OUSU have funded lecturers and students to protest in central London against proposed Higher Education Bill.

Organised by the NUS, students 15,000 took part in a protest on Saturday in London against the Higher Education Bill proposed by the British government. Protestors held signs saying “You can’t spell HE Bill without hell” and “Value my mind not my bank account.”

The Bill, proposed in 2015, plans to increase tuition fees in correspondence to inflation from 2017 onwards. It will create new university league tables based on teaching quality which will allow some universities to raise tuition fees higher than others.

This could raise fees from £9,000 to £9,250 per year. Malia Bouattia, NUS President, called this new proposed Bill an “ideologically led market experiment.”

OUSU urged Oxford students to attend Saturday’s protest and organised coaches leaving from Wadham College to take students there.

OUSU commented, “We believe that Oxford students should have their voices heard on a national platform and we aim to facilitate the engagement of our students’ voices with issues of national policy wherever we can.”

Balliol, St John’s and Pembroke JCR have also expressed their opposition to the Bill to increase university fees. The Balliol motion called the university’s decision to participate in the Bill as “detrimental to access.” Pembroke JCR donated also £100 towards coaches to take students to Saturday’s protest.
_ _ _ _
**PROMPT 1**:
Render this sentence from the article on the Higher Education Bill protest in Spanish: "OUSU urged Oxford students to attend Saturday’s protest and organised coaches leaving from Wadham College to take students there."
**PROMPT 2**:
Write a continuation of the article on the Higher Education Bill protest, beginning after its final sentence.

[Keypoint correspondence data]
_ _ _ _
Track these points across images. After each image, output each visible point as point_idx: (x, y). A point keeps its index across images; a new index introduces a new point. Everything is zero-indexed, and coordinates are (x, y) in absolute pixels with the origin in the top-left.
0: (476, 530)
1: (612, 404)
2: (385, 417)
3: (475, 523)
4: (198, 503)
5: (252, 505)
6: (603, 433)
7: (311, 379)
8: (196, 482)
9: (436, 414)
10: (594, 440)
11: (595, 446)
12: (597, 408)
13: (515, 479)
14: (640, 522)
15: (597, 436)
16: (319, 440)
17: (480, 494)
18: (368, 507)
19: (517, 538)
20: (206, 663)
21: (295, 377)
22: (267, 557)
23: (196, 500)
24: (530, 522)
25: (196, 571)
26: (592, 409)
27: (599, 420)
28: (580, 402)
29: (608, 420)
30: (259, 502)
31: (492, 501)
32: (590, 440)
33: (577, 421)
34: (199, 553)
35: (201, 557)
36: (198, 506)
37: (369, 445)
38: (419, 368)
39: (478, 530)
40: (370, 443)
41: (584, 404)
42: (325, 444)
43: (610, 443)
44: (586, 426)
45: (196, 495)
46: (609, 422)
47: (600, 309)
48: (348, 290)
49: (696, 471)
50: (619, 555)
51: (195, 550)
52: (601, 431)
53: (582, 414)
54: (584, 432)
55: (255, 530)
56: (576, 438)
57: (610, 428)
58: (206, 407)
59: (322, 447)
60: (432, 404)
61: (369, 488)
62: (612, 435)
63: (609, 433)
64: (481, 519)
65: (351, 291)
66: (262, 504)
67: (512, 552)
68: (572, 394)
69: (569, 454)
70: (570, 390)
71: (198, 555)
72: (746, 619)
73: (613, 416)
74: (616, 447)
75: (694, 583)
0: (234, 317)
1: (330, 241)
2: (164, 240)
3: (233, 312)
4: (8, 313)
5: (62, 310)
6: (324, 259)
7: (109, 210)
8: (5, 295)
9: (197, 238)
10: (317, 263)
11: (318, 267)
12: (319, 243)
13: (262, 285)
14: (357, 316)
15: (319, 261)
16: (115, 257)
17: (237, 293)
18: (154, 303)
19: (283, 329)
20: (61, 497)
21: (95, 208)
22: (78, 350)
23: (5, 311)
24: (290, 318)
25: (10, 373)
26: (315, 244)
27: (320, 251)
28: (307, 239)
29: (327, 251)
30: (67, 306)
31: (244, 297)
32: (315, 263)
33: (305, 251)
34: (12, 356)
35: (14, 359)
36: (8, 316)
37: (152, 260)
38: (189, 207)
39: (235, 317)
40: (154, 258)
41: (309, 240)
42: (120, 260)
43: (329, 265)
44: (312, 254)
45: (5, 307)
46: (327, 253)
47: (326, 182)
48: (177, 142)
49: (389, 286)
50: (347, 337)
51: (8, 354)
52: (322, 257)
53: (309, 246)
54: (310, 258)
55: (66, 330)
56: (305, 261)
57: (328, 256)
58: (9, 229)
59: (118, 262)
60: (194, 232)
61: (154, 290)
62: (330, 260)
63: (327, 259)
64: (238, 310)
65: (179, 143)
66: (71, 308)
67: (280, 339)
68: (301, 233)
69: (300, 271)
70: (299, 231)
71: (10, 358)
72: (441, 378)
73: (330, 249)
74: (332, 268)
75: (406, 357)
_ _ _ _
**TASK RESPONSE 1**:
La OUSU instó a los estudiantes de Oxford a asistir a la protesta del sábado y organizó autocares que salían del Wadham College para llevar allí a los estudiantes.

**TASK RESPONSE 2**:
After originally expressing an intention to increase fees for all students, the University of Oxford have decided not to raise tuition fees for students enrolled before 2016. This decision came after OUSU posted a video in September, calling the bill “outrageously unfair” and urged students to sign petitions and pass motions in JCRs.

However, the university have not opposed the increase in fees for students enrolling from the year commencing 2016. Financial models have estimated that some intuitions can charge up to £12,000 a year by 2026 should this Bill pass. OUSU expressed that the initial £250 increase is “a small step on a slippery slope.” The Bill passed by a majority in Commons on Monday.

Sean O’Neill, PPEist at Hertford, was a protestor, told Cherwell, “We need to defend education however we can, in the face of a government which won’t put our students and academics first.

“This is clearly an issue that negatively affects students and the future of our university; OUSU needs to be there to represent us.”